[Talk] using other *nix like os(s)

Nick Simicich talk@flux.org
Sat, 16 Dec 2006 22:44:42 -0500


On Sat, 2006-12-16 at 15:12, Terry Richards wrote:
> has anyone experience with other Linux like systems?

Linux is a "Unix Like" system, and I believe that it has some sort of
Posix rating. I'm not sure if it is legally Unix, I think it might be.

If you are asking about Linux like as "Free Software, Unix like
supporting X", then, well, there are a number of those.

> i fooled around with BeOS for a while and thought quite highly of it. 
> unfortunetly there wasn't enough behind the effort to make it a better 
> choice than Linux, much less  MacOSX which is what i mainly use. the 
> opendarwin and fink systems <?> were a big plus in my decision to use a 
> tibook for my main desktop. anyway i was wondering if anybelly here also 
> used any flavor of  BSD or plan 9 or anything else like that with success...

It is sort of amusing that at one point, writing an OS was considered
hard.  Then there was Minix, and Linux, and BSD was rewritten as all
free code, and BeOS was freed, and Hurd seems to be continuing the
development of Mach that might have been the follow-on to OS/2. (Of
course, this was all facilitated by the FSF - who wisely noted that the
hard part were all the tools and who sponsored people writing essentials
like cp and gawk and bash and so forth and a decent C compiler and
linker so that binaries can be built - all those things we need to have
a real OS with a useful command line and the ability to craft useful
tools quickly, and which do not need to be recreated by everyone who
works on a new free OS - heck, Cygwin almost makes Windows a reasonable
command line platform, for end users.

As the FSF has pointed out in the past, the proper term is not "Linux
like" but GNU/Linux - and also GNU/BSD - because all these things are
based on a ton of free software that is given a framework by by GNU -
and would otherwise only be available as part of (whoever owns Unix this
month)'s Unix distribution - or something derived from it.

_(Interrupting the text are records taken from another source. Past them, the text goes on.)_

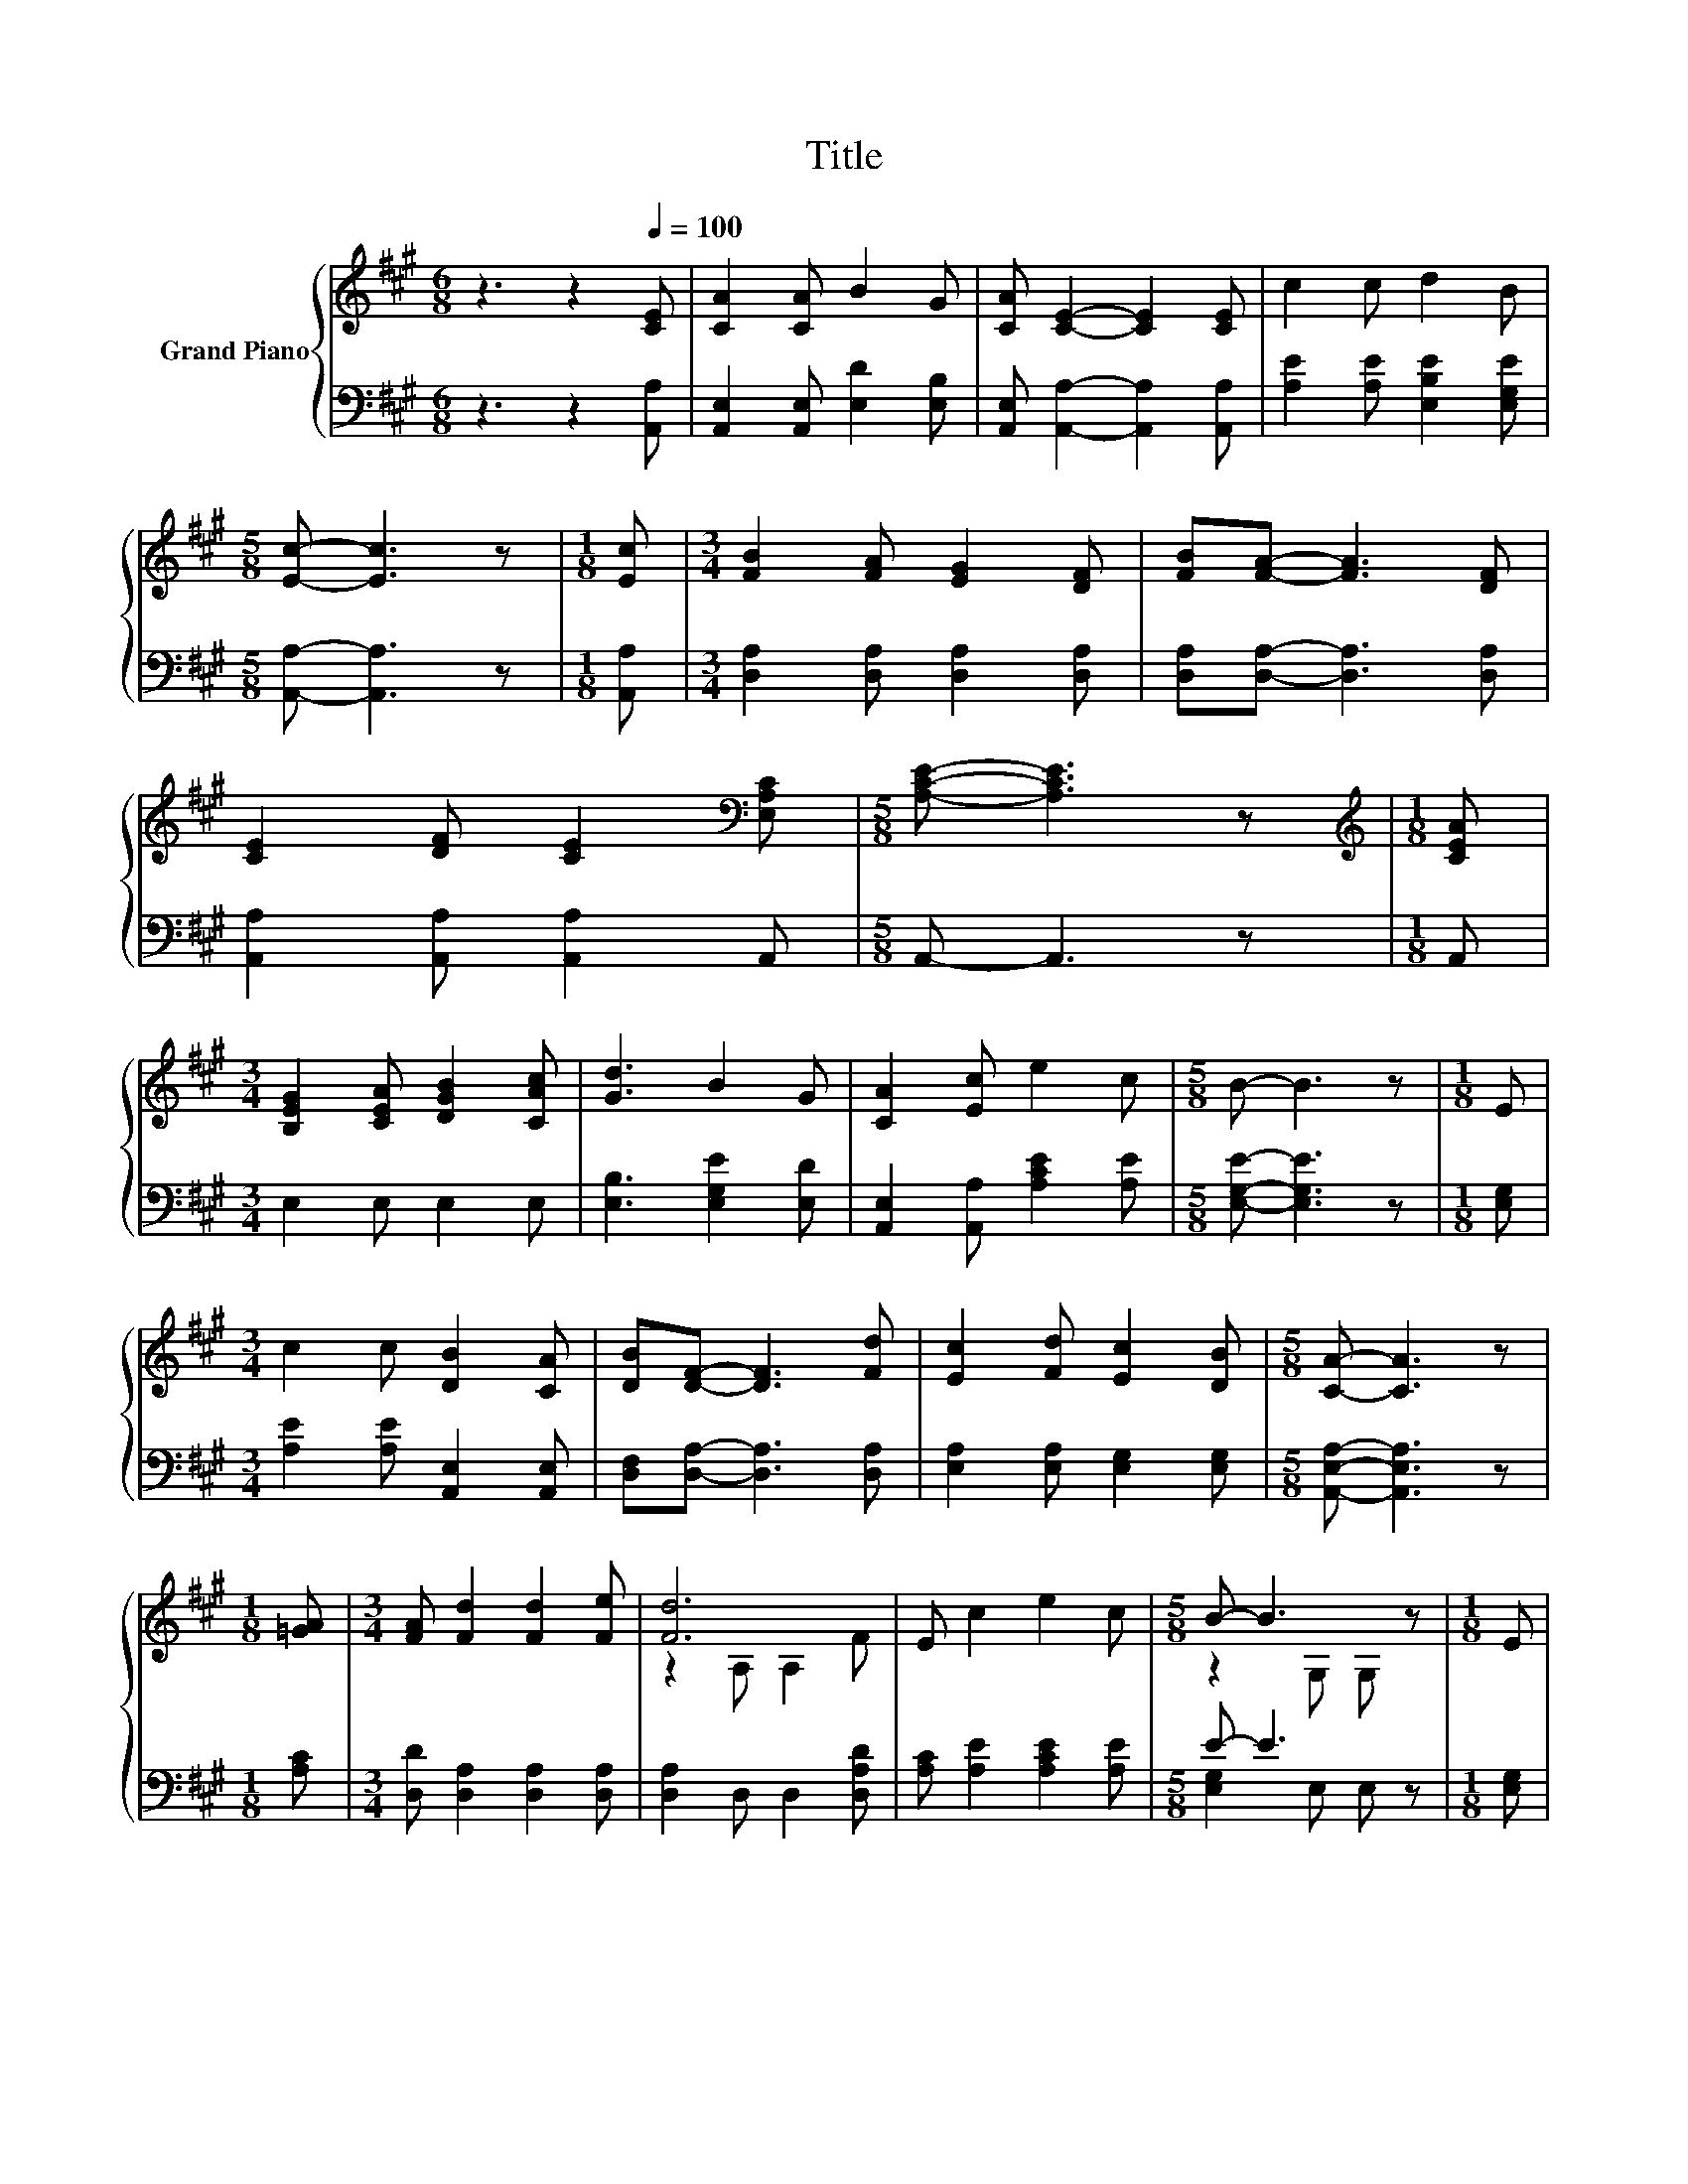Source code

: X:1
T:Title
%%score { ( 1 3 ) | ( 2 4 ) }
L:1/8
M:6/8
K:A
V:1 treble nm="Grand Piano"
V:3 treble 
V:2 bass 
V:4 bass 
V:1
 z3 z2[Q:1/4=100] [CE] | [CA]2 [CA] B2 G | [CA] [CE]2- [CE]2 [CE] | c2 c d2 B | %4
[M:5/8] [Ec]- [Ec]3 z |[M:1/8] [Ec] |[M:3/4] [FB]2 [FA] [EG]2 [DF] | [FB][FA]- [FA]3 [DF] | %8
 [CE]2 [DF] [CE]2[K:bass] [E,A,C] |[M:5/8] [A,CE]- [A,CE]3 z |[M:1/8][K:treble] [CEA] | %11
[M:3/4] [B,EG]2 [CEA] [DGB]2 [CAc] | [Gd]3 B2 G | [CA]2 [Ec] e2 c |[M:5/8] B- B3 z |[M:1/8] E | %16
[M:3/4] c2 c [DB]2 [CA] | [DB][DF]- [DF]3 [Fd] | [Ec]2 [Fd] [Ec]2 [DB] |[M:5/8] [CA]- [CA]3 z | %20
[M:1/8] [=GA] |[M:3/4] [FA] [Fd]2 [Fd]2 [Fe] | [Fd]6 | E c2 e2 c |[M:5/8] B- B3 z |[M:1/8] E | %26
[M:3/4] c2 c [DB]2 [CA] | [DB][DF]- [DF]3 [Fd] | [Ec]2 [Fd] [Ec]2 [DB] | %29
[M:13/8] [CA]- [CA]3 z z z z z z z z2 |] %30
V:2
 z3 z2 [A,,A,] | [A,,E,]2 [A,,E,] [E,D]2 [E,B,] | [A,,E,] [A,,A,]2- [A,,A,]2 [A,,A,] | %3
 [A,E]2 [A,E] [E,B,E]2 [E,G,E] |[M:5/8] [A,,A,]- [A,,A,]3 z |[M:1/8] [A,,A,] | %6
[M:3/4] [D,A,]2 [D,A,] [D,A,]2 [D,A,] | [D,A,][D,A,]- [D,A,]3 [D,A,] | %8
 [A,,A,]2 [A,,A,] [A,,A,]2 A,, |[M:5/8] A,,- A,,3 z |[M:1/8] A,, |[M:3/4] E,2 E, E,2 E, | %12
 [E,B,]3 [E,G,E]2 [E,D] | [A,,E,]2 [A,,A,] [A,CE]2 [A,E] |[M:5/8] [E,G,E]- [E,G,E]3 z | %15
[M:1/8] [E,G,] |[M:3/4] [A,E]2 [A,E] [A,,E,]2 [A,,E,] | [D,F,][D,A,]- [D,A,]3 [D,A,] | %18
 [E,A,]2 [E,A,] [E,G,]2 [E,G,] |[M:5/8] [A,,E,A,]- [A,,E,A,]3 z |[M:1/8] [A,C] | %21
[M:3/4] [D,D] [D,A,]2 [D,A,]2 [D,A,] | [D,A,]2 D, D,2 [D,A,D] | [A,C] [A,E]2 [A,CE]2 [A,E] | %24
[M:5/8] E- E3 z |[M:1/8] [E,G,] |[M:3/4] [A,E]2 [A,E] [A,,E,]2 [A,,E,] | %27
 [D,F,][D,A,]- [D,A,]3 [D,A,] | [E,A,]2 [E,A,] [E,G,]2 [E,G,] | %29
[M:13/8] [A,,E,A,]- [A,,E,A,]3 z z z z z z z z2 |] %30
V:3
 x6 | x6 | x6 | x6 |[M:5/8] x5 |[M:1/8] x |[M:3/4] x6 | x6 | x5[K:bass] x |[M:5/8] x5 | %10
[M:1/8][K:treble] x |[M:3/4] x6 | x6 | x6 |[M:5/8] x5 |[M:1/8] x |[M:3/4] x6 | x6 | x6 | %19
[M:5/8] x5 |[M:1/8] x |[M:3/4] x6 | z2 A, A,2 F | x6 |[M:5/8] z2 G, G, z |[M:1/8] x |[M:3/4] x6 | %27
 x6 | x6 |[M:13/8] x13 |] %30
V:4
 x6 | x6 | x6 | x6 |[M:5/8] x5 |[M:1/8] x |[M:3/4] x6 | x6 | x6 |[M:5/8] x5 |[M:1/8] x | %11
[M:3/4] x6 | x6 | x6 |[M:5/8] x5 |[M:1/8] x |[M:3/4] x6 | x6 | x6 |[M:5/8] x5 |[M:1/8] x | %21
[M:3/4] x6 | x6 | x6 |[M:5/8] [E,G,]2 E, E, z |[M:1/8] x |[M:3/4] x6 | x6 | x6 |[M:13/8] x13 |] %30


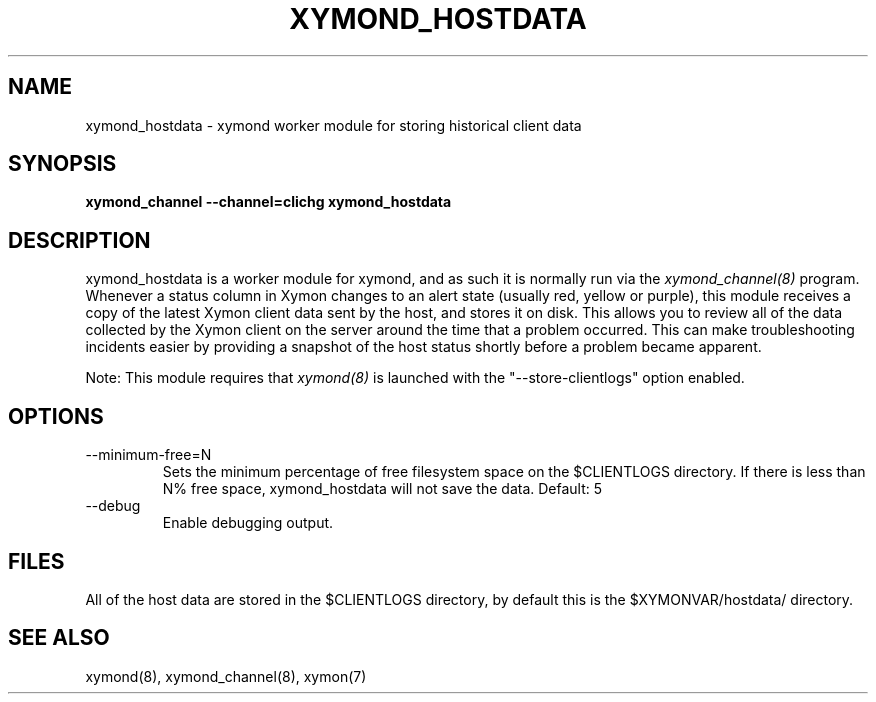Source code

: .TH XYMOND_HOSTDATA 8 "Version 4.3.8: 13 Jul 2012" "Xymon"
.SH NAME
xymond_hostdata \- xymond worker module for storing historical client data
.SH SYNOPSIS
.B "xymond_channel --channel=clichg xymond_hostdata"

.SH DESCRIPTION
xymond_hostdata is a worker module for xymond, and as such it is normally
run via the
.I xymond_channel(8)
program. Whenever a status column in Xymon changes to an alert
state (usually red, yellow or purple), this module receives a copy
of the latest Xymon client data sent by the host, and stores it on
disk. This allows you to review all of the data collected by the
Xymon client on the server around the time that a problem occurred.
This can make troubleshooting incidents easier by providing a snapshot
of the host status shortly before a problem became apparent.

Note: This module requires that
.I xymond(8)
is launched with the "--store-clientlogs" option enabled.

.SH OPTIONS
.IP "--minimum-free=N"
Sets the minimum percentage of free filesystem space on the $CLIENTLOGS
directory. If there is less than N% free space, xymond_hostdata will
not save the data.
Default: 5

.IP "--debug"
Enable debugging output.

.SH FILES
All of the host data are stored in the $CLIENTLOGS directory,
by default this is the $XYMONVAR/hostdata/ directory.

.SH "SEE ALSO"
xymond(8), xymond_channel(8), xymon(7)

When you use Linux, you are, of course, using the Linux core. But you
only rarely use things that are only part of Linux - most of the things
you actually use are part of X - and run on many platforms, or are part
of some other free software project and run on many platforms, or,
surprisingly frequently, are part of the GNU core and are part of almost
every free software operating system distribution that exists today.